6. De minister voert ter zitting aan dat de loopbrief dateert van 18 maart 2024 en de asielaanvraag van eiser van 21 maart 2024. De minister betwist dan ook niet dat 20 maart 2024 als datum van aankomst in Spanje, onjuist is. De minister stelt dat desalniettemin uit mag worden gegaan van het Eurodac-resultaat en de daaruit volgende verantwoordelijkheid van Spanje. Niet in geschil is namelijk dat eiser in maart 2024 in Spanje is geweest en daar zijn vingerafdrukken heeft afgegeven. Uit het referentienummer zoals vermeld in het Eurodac-resultaat, beginnend met ‘ES2’, kan daarnaast worden opgemaakt dat eiser Spanje illegaal is ingereisd. De minister wijst daarbij op artikel 24, derde lid van de Eurodacverordening [3] . Van enige onzorgvuldigheid in de procedure is volgens de minister dan ook geen sprake en er kan nog steeds worden uitgegaan van de verantwoordelijkheid van Spanje.
Oordeel van de rechtbank
7. De rechtbank overweegt als volgt. Er is voldoende aanleiding om te constateren dat 20 maart 2024 als datum waarop eiser Spanje is ingereisd, niet klopt. Dit is door de minister ter zitting ook erkend. Nu echter niet in geschil is dat eiser Spanje in maart 2024 illegaal is ingereisd en daar zijn vingerafdrukken heeft afgegeven, heeft de minister naar het oordeel van de rechtbank geen doorslaggevende betekenis aan de onjuiste datum hoeven geven. Op grond van deze, door eiser in zijn aanmeldgehoor verstrekte informatie mocht de minister nog uitgaan van de verantwoordelijkheid van Spanje voor de behandeling van de asielaanvraag van eiser op grond van artikel 13, eerste lid van de Dublinverordening. [4] Dat de Spaanse autoriteiten niet op het claimverzoek hebben gereageerd, is niet ongebruikelijk en doet aan het voorgaande niets af.
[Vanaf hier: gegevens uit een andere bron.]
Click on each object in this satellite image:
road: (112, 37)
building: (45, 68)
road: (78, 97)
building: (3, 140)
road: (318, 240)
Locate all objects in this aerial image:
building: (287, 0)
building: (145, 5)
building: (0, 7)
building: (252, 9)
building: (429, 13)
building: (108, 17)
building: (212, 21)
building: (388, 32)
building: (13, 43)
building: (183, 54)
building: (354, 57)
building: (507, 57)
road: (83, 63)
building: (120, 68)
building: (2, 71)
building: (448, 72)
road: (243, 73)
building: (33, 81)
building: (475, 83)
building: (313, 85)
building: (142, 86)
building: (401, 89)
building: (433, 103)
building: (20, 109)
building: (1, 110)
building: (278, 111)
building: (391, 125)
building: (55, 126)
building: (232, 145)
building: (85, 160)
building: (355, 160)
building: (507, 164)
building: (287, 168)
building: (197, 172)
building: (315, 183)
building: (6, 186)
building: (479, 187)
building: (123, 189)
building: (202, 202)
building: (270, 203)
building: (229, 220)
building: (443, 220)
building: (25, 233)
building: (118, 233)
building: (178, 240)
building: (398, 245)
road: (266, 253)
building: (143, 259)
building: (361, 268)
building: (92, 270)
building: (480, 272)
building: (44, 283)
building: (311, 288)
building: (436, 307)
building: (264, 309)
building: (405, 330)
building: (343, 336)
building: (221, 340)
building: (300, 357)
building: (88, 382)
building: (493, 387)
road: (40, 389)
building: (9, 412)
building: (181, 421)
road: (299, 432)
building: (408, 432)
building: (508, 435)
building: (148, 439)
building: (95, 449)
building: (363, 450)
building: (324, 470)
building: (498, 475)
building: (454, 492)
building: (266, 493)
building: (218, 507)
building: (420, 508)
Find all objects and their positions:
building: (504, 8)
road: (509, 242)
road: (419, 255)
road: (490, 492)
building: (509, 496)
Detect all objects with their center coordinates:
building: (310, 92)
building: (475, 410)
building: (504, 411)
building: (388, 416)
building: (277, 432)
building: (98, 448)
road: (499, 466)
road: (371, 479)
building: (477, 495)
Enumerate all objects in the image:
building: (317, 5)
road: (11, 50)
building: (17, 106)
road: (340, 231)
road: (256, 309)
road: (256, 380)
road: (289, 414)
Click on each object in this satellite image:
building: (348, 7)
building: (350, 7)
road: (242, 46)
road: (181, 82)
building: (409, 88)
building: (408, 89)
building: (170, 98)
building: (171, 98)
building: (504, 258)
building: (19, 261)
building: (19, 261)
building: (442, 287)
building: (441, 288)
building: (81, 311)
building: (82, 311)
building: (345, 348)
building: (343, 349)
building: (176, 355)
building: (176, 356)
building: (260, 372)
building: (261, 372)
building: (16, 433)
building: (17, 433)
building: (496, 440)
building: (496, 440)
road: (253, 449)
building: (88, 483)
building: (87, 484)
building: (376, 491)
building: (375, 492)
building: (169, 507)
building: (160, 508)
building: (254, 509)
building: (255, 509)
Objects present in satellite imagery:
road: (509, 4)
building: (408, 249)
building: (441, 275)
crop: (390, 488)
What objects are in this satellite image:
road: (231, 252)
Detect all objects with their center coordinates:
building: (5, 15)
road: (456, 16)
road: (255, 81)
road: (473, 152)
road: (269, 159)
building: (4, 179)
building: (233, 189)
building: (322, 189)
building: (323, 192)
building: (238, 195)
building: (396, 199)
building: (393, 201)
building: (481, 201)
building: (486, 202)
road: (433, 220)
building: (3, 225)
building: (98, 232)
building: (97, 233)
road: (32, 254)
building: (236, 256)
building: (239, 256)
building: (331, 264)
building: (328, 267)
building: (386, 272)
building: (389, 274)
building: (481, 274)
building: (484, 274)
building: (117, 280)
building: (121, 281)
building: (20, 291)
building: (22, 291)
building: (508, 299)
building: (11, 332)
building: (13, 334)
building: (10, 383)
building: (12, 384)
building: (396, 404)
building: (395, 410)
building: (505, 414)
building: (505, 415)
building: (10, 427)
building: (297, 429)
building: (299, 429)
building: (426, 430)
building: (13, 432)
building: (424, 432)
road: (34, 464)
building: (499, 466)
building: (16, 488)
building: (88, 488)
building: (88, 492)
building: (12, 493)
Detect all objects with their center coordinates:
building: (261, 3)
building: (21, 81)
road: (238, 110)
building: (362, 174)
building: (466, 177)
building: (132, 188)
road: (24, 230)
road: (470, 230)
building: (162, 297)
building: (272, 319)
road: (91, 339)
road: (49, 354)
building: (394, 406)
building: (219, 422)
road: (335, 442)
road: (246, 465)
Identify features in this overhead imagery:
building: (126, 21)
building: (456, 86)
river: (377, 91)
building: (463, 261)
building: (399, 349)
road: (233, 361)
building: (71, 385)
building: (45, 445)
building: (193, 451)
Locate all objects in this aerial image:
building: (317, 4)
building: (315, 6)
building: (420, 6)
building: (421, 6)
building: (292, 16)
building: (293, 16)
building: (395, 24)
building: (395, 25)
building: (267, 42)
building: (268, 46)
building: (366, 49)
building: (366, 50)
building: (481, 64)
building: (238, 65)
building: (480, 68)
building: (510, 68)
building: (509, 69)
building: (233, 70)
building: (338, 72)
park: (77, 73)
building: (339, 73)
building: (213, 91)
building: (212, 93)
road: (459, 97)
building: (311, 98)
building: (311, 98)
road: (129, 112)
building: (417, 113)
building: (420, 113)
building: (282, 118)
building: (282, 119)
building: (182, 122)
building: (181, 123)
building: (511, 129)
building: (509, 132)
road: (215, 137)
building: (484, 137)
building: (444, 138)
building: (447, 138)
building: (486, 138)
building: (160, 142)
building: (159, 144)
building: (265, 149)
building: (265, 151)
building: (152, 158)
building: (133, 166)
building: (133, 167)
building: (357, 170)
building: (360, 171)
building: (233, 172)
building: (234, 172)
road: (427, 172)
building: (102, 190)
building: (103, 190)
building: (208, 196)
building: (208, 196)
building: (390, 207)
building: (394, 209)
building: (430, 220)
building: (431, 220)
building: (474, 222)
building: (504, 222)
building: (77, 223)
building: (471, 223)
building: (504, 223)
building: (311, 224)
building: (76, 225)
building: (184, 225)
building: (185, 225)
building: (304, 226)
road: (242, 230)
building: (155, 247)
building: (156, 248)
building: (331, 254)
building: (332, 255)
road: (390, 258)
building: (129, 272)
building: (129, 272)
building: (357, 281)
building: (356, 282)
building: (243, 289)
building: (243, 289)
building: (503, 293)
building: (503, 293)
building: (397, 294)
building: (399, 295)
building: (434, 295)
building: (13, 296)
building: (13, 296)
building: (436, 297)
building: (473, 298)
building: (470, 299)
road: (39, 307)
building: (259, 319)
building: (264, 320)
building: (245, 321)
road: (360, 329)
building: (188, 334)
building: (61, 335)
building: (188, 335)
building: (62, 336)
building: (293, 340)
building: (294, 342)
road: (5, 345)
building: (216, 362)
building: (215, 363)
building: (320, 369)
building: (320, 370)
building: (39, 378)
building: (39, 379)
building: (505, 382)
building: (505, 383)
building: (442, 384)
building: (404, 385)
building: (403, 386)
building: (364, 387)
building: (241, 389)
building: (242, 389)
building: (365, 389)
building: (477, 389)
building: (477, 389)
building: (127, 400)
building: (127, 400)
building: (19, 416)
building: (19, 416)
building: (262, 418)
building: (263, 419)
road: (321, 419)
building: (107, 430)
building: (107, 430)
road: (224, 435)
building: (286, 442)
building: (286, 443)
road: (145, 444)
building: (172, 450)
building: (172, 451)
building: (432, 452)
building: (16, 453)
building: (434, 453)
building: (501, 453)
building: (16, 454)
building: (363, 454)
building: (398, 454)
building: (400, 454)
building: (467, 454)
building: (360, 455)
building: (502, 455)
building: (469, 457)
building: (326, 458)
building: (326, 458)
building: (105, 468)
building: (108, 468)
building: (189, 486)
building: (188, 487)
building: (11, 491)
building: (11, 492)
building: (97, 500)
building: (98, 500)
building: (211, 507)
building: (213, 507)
Temeer nu de rechtbank constateert dat de Spaanse autoriteiten met het claimverzoek volledig en juist zijn geïnformeerd. De beroepsgrond slaagt niet.

Conclusie en gevolgen

8. Het beroep is ongegrond. Dat betekent dat eiser mag worden overgedragen aan Spanje. Eiser krijgt geen vergoeding van zijn proceskosten.

Beslissing

De rechtbank verklaart het beroep ongegrond.
Deze uitspraak is gedaan door mr. A.G.D. Overmars, rechter, in aanwezigheid van mr. H.A. van der Wal, griffier, en openbaar gemaakt door middel van geanonimiseerde publicatie op rechtspraak.nl.
De uitspraak is bekendgemaakt op:
Informatie over hoger beroep
Een partij die het niet eens is met deze uitspraak, kan een hogerberoepschrift sturen naar de Afdeling bestuursrechtspraak van de Raad van State waarin wordt uitgelegd waarom deze partij het niet eens is met de uitspraak. Het hogerberoepschrift moet worden ingediend binnen 1 week na de dag waarop deze uitspraak is verzonden. Kan de indiener de behandeling van het hoger beroep niet afwachten, omdat de zaak spoed heeft, dan kan de indiener de voorzieningenrechter van de Afdeling bestuursrechtspraak van de Raad van State vragen om een voorlopige voorziening (een tijdelijke maatregel) te treffen.

Voetnoten

1.Verordening (EU) nr. 604/2013.
2.Dit staat ook in artikel 30, eerste lid, van de Vreemdelingenwet 2000.
3.Verordening (EU) nr. 603/2013.
4.Zie bijvoorbeeld ook de uitspraak van deze rechtbank, zittingsplaats Utrecht van 18 september 2024, ECLI:NL:RBDHA:2024:15706.